Soupçonnés d'être à la tête d'un réseau international de trafic de cocaïne transitant via le port du Havre (Seine-Maritime), six hommes comparaissaient depuis mercredi 1er février devant la cour d'assises spéciale du Nord. Les accusés ont été condamnés de dix à vingt ans de prison, ce vendredi 10 février.
Des peines exemplaires avaient été requises contre les prévenus. Soupçonnés d’être à la tête d'un réseau international de trafic de cocaïne transitant via le port du Havre, en Seine-Maritime, six hommes comparaissaient, depuis mercredi, devant la cour d'assises spéciale du Nord à Douai. Ils ont été condamnés, ce vendredi 10 février, pour «importation et trafic de stupéfiants en bande organisée», ainsi que pour «association de malfaiteurs».
Les peines vont de dix à vingt ans de prison avec interdiction de séjour en Seine-Maritime et dans le Calvados pendant dix ans. Par ailleurs, les six accusés et deux autres individus sont condamnés à une amende douanière s'élevant à plus de 40 millions d'euros. Une somme correspondant à la valeur de la drogue saisie.

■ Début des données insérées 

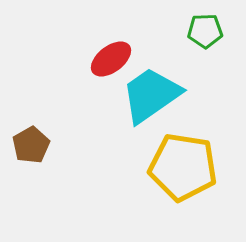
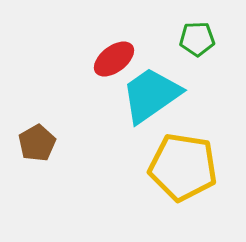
green pentagon: moved 8 px left, 8 px down
red ellipse: moved 3 px right
brown pentagon: moved 6 px right, 2 px up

Trois des prévenus, âgés de 31 à 42 ans, sont des amis originaires de quartiers populaires situés près du port du Havre. Ils sont considérés dans cette affaire comme des donneurs d’ordre «associés» au réseau démantelé en 2017. Deux d’entre eux ont déjà été condamnés en 2015 à quatre ans de prison ferme pour trafic de drogue.

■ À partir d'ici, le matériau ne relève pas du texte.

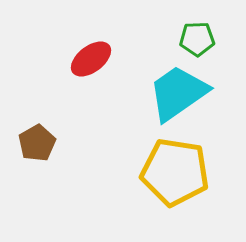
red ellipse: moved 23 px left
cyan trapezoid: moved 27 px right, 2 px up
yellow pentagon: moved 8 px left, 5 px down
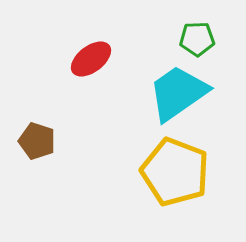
brown pentagon: moved 2 px up; rotated 24 degrees counterclockwise
yellow pentagon: rotated 12 degrees clockwise
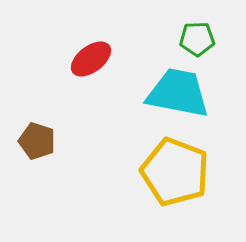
cyan trapezoid: rotated 46 degrees clockwise
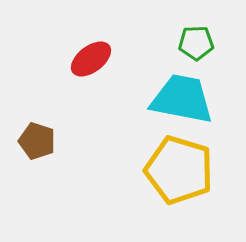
green pentagon: moved 1 px left, 4 px down
cyan trapezoid: moved 4 px right, 6 px down
yellow pentagon: moved 4 px right, 2 px up; rotated 4 degrees counterclockwise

Les trois autres accusés étaient soupçonnés d’avoir exercé les rôles respectifs de commanditaire, de dealer concurrent temporairement allié et d’intermédiaire incontournable sur le port.
Le kilo de cocaïne revendu jusqu'à 4.000 euros
L’affaire démarre début 2017 lorsqu’une «source enregistrée» informe la police judiciaire que des délinquants organisent la «sortie» régulière du port d'importantes quantités de cocaïne, en provenance d'Amérique du Sud. Ce tuyau donne aux forces de l’ordre la possibilité d’ouvrir une information judiciaire. Cette dernière ouvre l’accès aux géolocalisations et aux surveillances via l'installation de micros dans les logements de l'équipe.

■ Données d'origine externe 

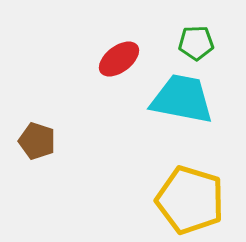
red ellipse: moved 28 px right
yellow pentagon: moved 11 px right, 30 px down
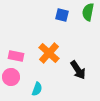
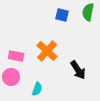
orange cross: moved 2 px left, 2 px up
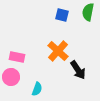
orange cross: moved 11 px right
pink rectangle: moved 1 px right, 1 px down
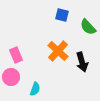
green semicircle: moved 15 px down; rotated 54 degrees counterclockwise
pink rectangle: moved 1 px left, 2 px up; rotated 56 degrees clockwise
black arrow: moved 4 px right, 8 px up; rotated 18 degrees clockwise
cyan semicircle: moved 2 px left
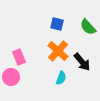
blue square: moved 5 px left, 9 px down
pink rectangle: moved 3 px right, 2 px down
black arrow: rotated 24 degrees counterclockwise
cyan semicircle: moved 26 px right, 11 px up
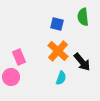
green semicircle: moved 5 px left, 10 px up; rotated 36 degrees clockwise
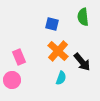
blue square: moved 5 px left
pink circle: moved 1 px right, 3 px down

Cette technique permet aux enquêteurs de découvrir l’ensemble des activités criminelles menées, ainsi que les modes opératoires, les complices et les prochaines opérations prévues. Grâce aux conversations enregistrées, les policiers en charge de l’affaire ont saisi 1,3 tonne de cocaïne et 445 kilogrammes de résine de cannabis sur plusieurs bateaux.
Ce business est très lucratif pour les délinquants puisque le kilo de cocaïne «sorti» du port du Havre se vend entre 2.500 et 4.000 euros. Les profits démentiels récupérés leur permettent de rémunérer grassement tous leurs complices, avec des sommes allant jusqu’à 150.000 euros pour des employés portuaires en situation de pouvoir.
La technique la plus utilisée par ces trafiquants pour organiser leur méfait est celle du «rip off». Elle consiste à payer des dockers corrompus pour récupérer la marchandise, stockée dans des sacs de dizaines de kilos et placée dans des containers de marchandises légales, à l’arrivée des cargos. Une fois récupérée, la cocaïne transite soit dans un container vide sorti ultérieurement grâce à de faux documents, soit via un chauffeur jusqu’à un entrepôt.
Un docker mis en examen retrouvé mort en 2020
Dans cette affaire, huit «petites mains», dont du personnel portuaire, ont déjà été condamnées en correctionnel ou en appel et trois autres ont été relaxées. En juin 2020, un des dockers mis en examen a été retrouvé mort après un enlèvement à son domicile. L’instruction est toujours en cours dans ce dossier.
Selon l’enquête de la juridiction interrégionale spécialisée (JIRS) de Lille, les sorties étaient effectuées «pour le compte» de Dione Mendy, un ex-videur de discothèque devenu patron d'une entreprise de BTP. Louis Bellhacène, un ancien gérant d'une entreprise de tuyauterie en invalidité, est soupçonné d'être «l'ancien», un intermédiaire aux précieux contacts sur la zone.
Les deux hommes sont soupçonnés de blanchiment d’argent. Ils ont contesté cette accusation lors de leurs interrogatoires mais ils ont peiné à expliquer la provenance des nombreuses voitures de luxe et des achats immobiliers en inadéquation avec leurs revenus.